Он хорошо усвоил этот урок: не попадаться. Колларбоун показал ему, как проковыривать бочонки с бренди — дырочка получалось такая маленькая и аккуратная, что ничего не было заметно. Колларбоун осторожно сдвигал обод к узкому концу бочонка, а потом там, где обод был раньше, просверливал в дереве две маленькие дырочки. Затем доставал жестяную трубочку — она состояла из двух частей, чтобы аккурат помещалась в кармане, — и перекачивал бренди в пузыри, спрятанные под курткой. Торнхилл жадно вдыхал густые пары бренди — от одного только запаха внутри становилось тепло. Колларбоун предложил ему выпить: «Глотнешь маленько, а, Торни?», и Торнхилл глотнул, а Колларбоун выхватил у него пузырь и сделал такой большой глоток, что стало слышно, как жидкость забулькала в глотке.

Когда оба пузыря наполнились и Колларбоун закрепил их в приделанные под курткой по бокам, под рукавами, петли, он достал две заранее подготовленные щепочки и загнал в просверленные отверстия. А потом задвинул на старое место обод. «Чего глазом не видно… — и он подмигнул. — Или как там говорится в Библии, да, Торни?»

• • •

Каждый год в ноябре непременно случалось утро, когда он просыпался в какой-то особой, словно подбитой ватой тишине. Свет в комнате лился откуда-то снизу, уходил к потемневшим и прогнувшимся потолочным балкам. Он не успевал даже высунуть голову из-под одеяла, однако уже понимал, что его ожидает — снег. Снег укутывал кучи мусора, накрывал своей белизной, глушил вонь сыромятен. Это было здорово.

Но в ту зиму, когда ему исполнилось четырнадцать, река замерзла и простояла подо льдом две недели.

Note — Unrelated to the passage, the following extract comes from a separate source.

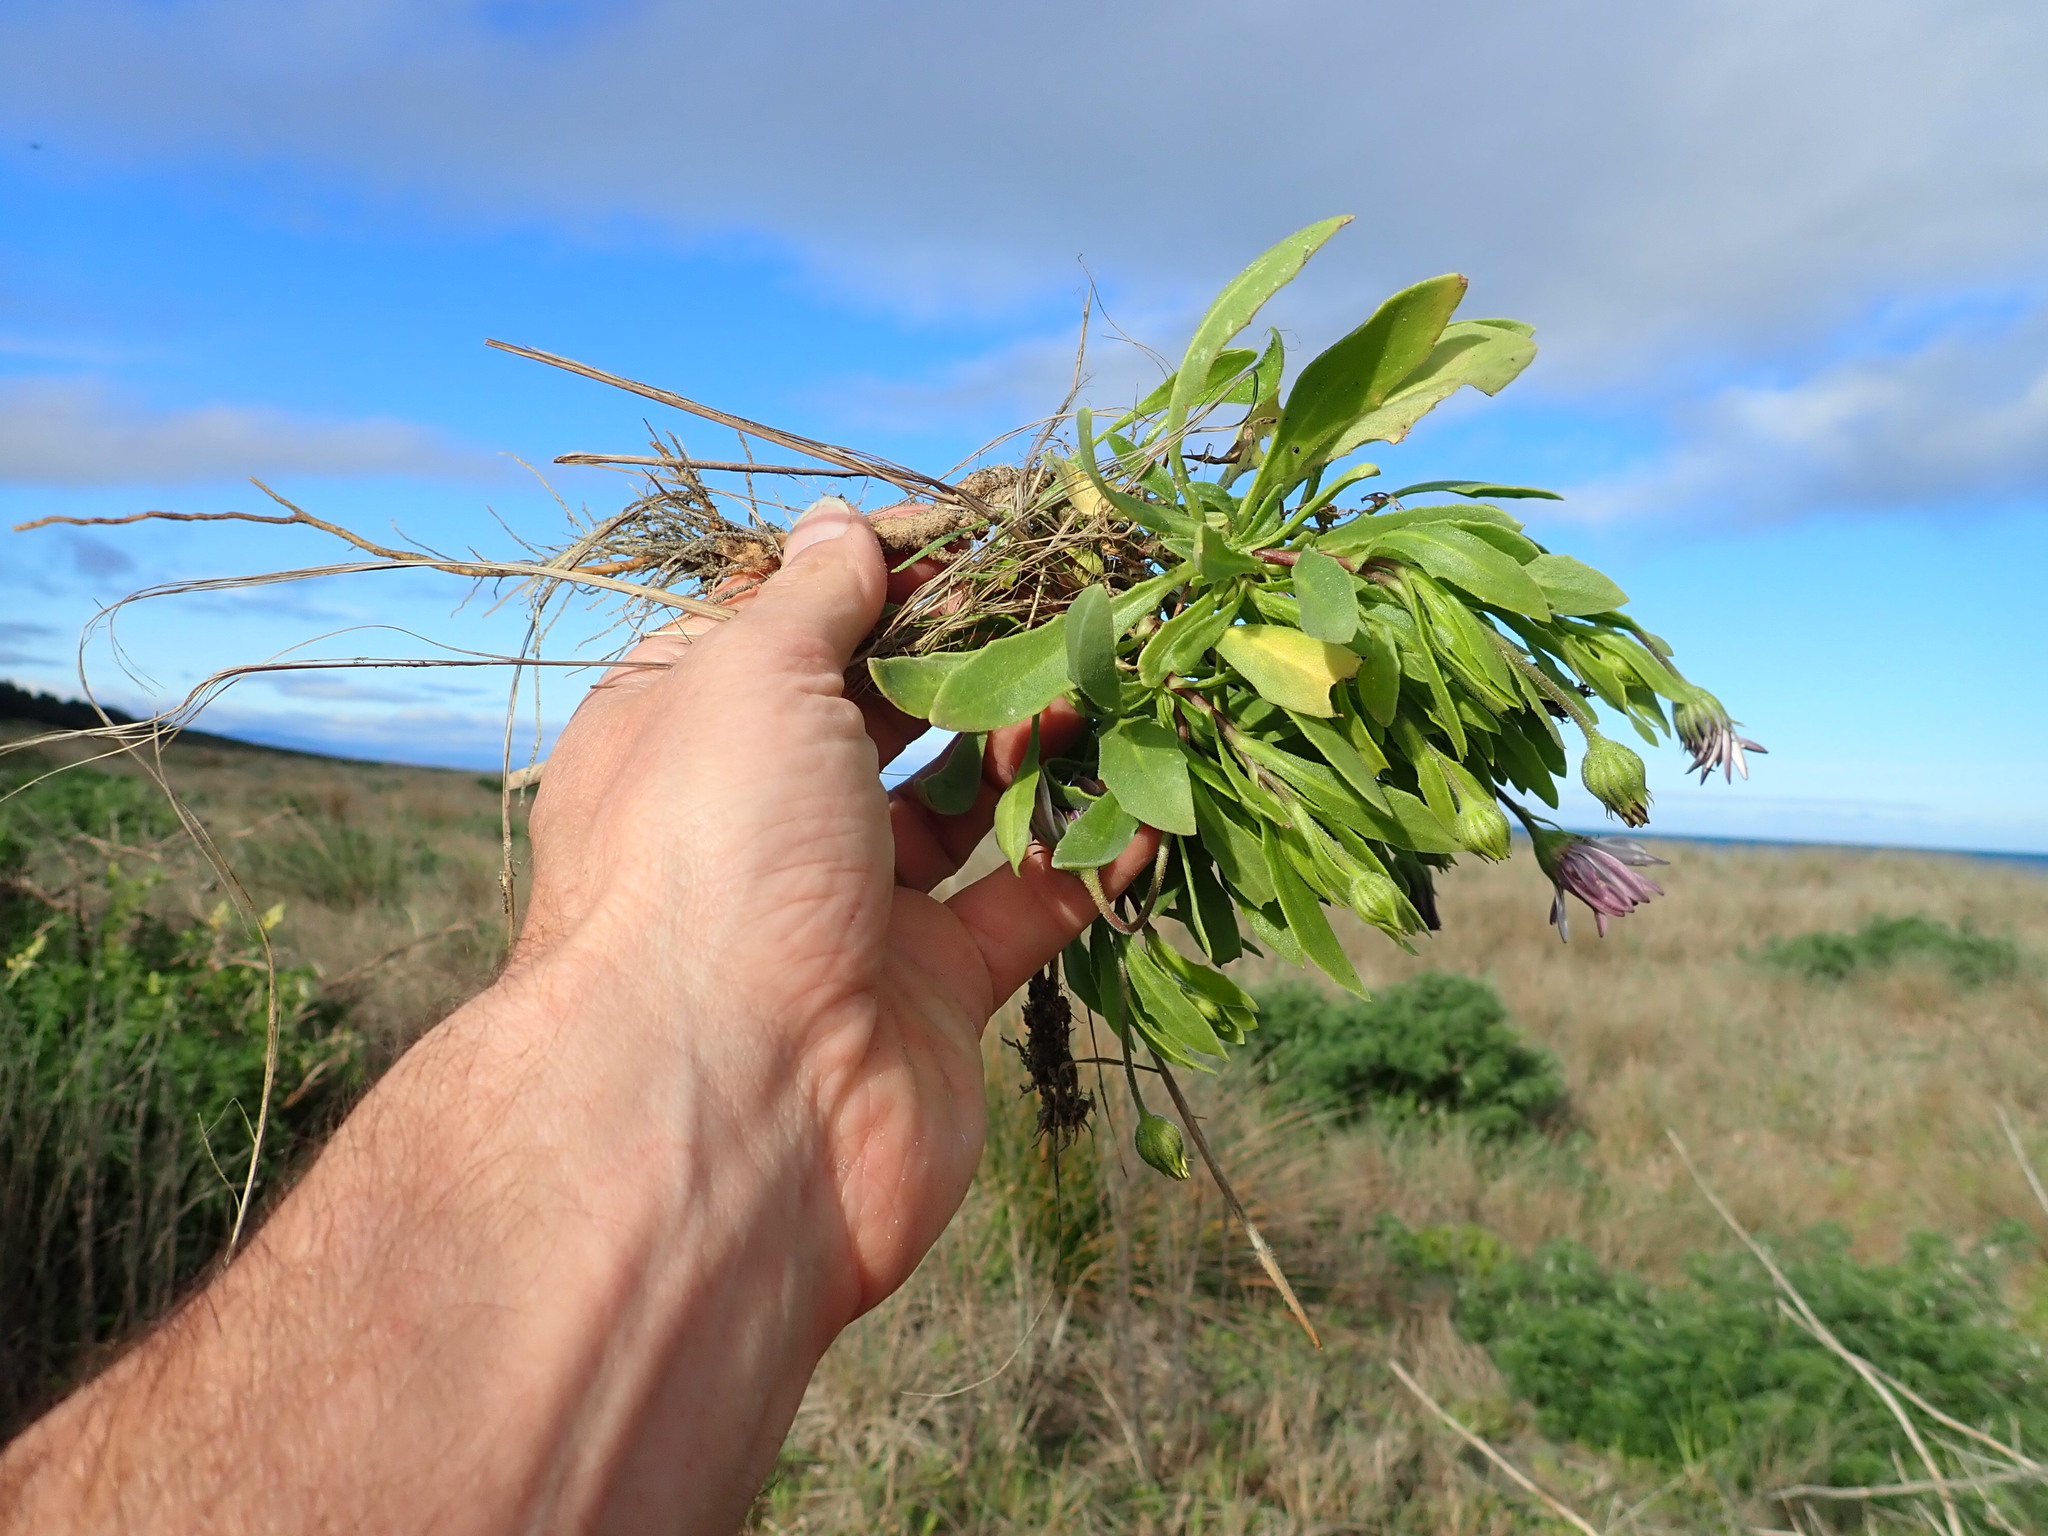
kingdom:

Прямо на льду устроили зимнюю ярмарку с ирландскими скрипачами и танцующими медведями, с прилавками с горячими каштанами, и у всех мужчин и женщин от джина развязались языки. Но для тех, у кого не было ни пенни на каштаны и выпивку, ярмарка была самым тяжким временем. Раз река замерзла, значит, не было работы ни на кораблях, ни в сыромятнях.

Торнхиллы голодали в своей комнатенке на Мермейд-Корт. Мэри все подшивала и подшивала саваны, так яростно орудуя иглой, будто от этого зависела вся ее жизнь, но пальцы от холода едва слушались, потому что в окне, под которым она сидела, не было стекол — оно пропускало не только свет, но и ветер. У Лиззи разболелось горло, она лежала, стонала и тяжело дышала. Джон пытался воровать картофелины в лавке Тиррелла, а Люк стоял на стреме, и еще был Роб, бедный дурачок, он по-прежнему все улыбался, хотя радоваться было нечему.

Их спас мистер Миддлтон, этот мрачный, но, несомненно, добрый человек. Умер еще один младенец, еще один сын, который мог бы вырасти, выучиться отцовскому ремеслу и унаследовать его дело. Что-то переменилось в мистере Миддлтоне — у него больше не осталось надежд. «Он стал очень суровым, — сказала Сэл Торнхиллу. — Говорит, больше никаких деток». Она помолчала и добавила: «Никаких сыновей. Только я». Она пыталась говорить беззаботно, легко, как будто все это ничего не значило, но он слышал в ее голосе страдание.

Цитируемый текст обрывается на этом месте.